Supplied entries →
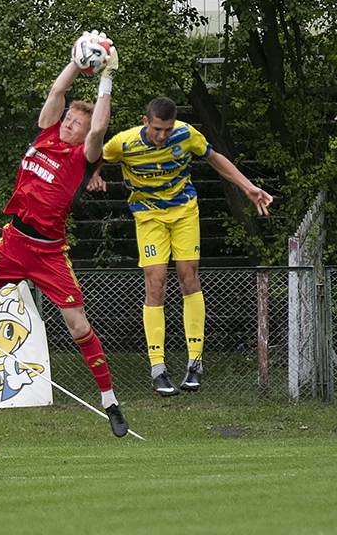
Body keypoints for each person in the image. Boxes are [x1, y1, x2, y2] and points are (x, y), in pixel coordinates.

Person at [0, 35, 130, 437]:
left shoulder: (83, 158)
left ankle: (110, 402)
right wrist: (77, 64)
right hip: (13, 242)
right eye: (68, 120)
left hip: (47, 253)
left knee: (79, 328)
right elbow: (58, 91)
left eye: (75, 124)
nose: (69, 124)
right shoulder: (46, 133)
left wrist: (106, 77)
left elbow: (100, 125)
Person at [88, 97, 272, 396]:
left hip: (184, 212)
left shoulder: (186, 134)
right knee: (155, 285)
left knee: (189, 278)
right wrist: (93, 175)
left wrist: (247, 186)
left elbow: (214, 158)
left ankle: (195, 363)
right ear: (145, 121)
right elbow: (93, 155)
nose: (163, 135)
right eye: (158, 129)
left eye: (168, 129)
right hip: (148, 217)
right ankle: (158, 368)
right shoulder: (123, 143)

What to work on → Excluding the pictures, restate the records above word for word.

Reply →
Body keypoints for each person in the image. Boxes are [x1, y1, x2, y2] and points are (x, y), in pixel coordinates.

Person at [0, 35, 130, 437]:
left shoulder: (83, 158)
left ankle: (110, 402)
right wrist: (77, 64)
right hip: (13, 242)
right eye: (68, 120)
left hip: (47, 253)
left knee: (79, 328)
right elbow: (58, 91)
left eye: (75, 124)
nose: (69, 124)
right shoulder: (46, 133)
left wrist: (106, 77)
left elbow: (100, 125)
Person at [88, 97, 272, 396]:
left hip: (184, 212)
left shoulder: (186, 134)
right knee: (155, 285)
left knee: (189, 278)
right wrist: (93, 175)
left wrist: (247, 186)
left elbow: (214, 158)
left ankle: (195, 363)
right ear: (145, 121)
right elbow: (93, 155)
nose: (163, 135)
right eye: (158, 129)
left eye: (168, 129)
right hip: (148, 217)
right ankle: (158, 368)
right shoulder: (123, 143)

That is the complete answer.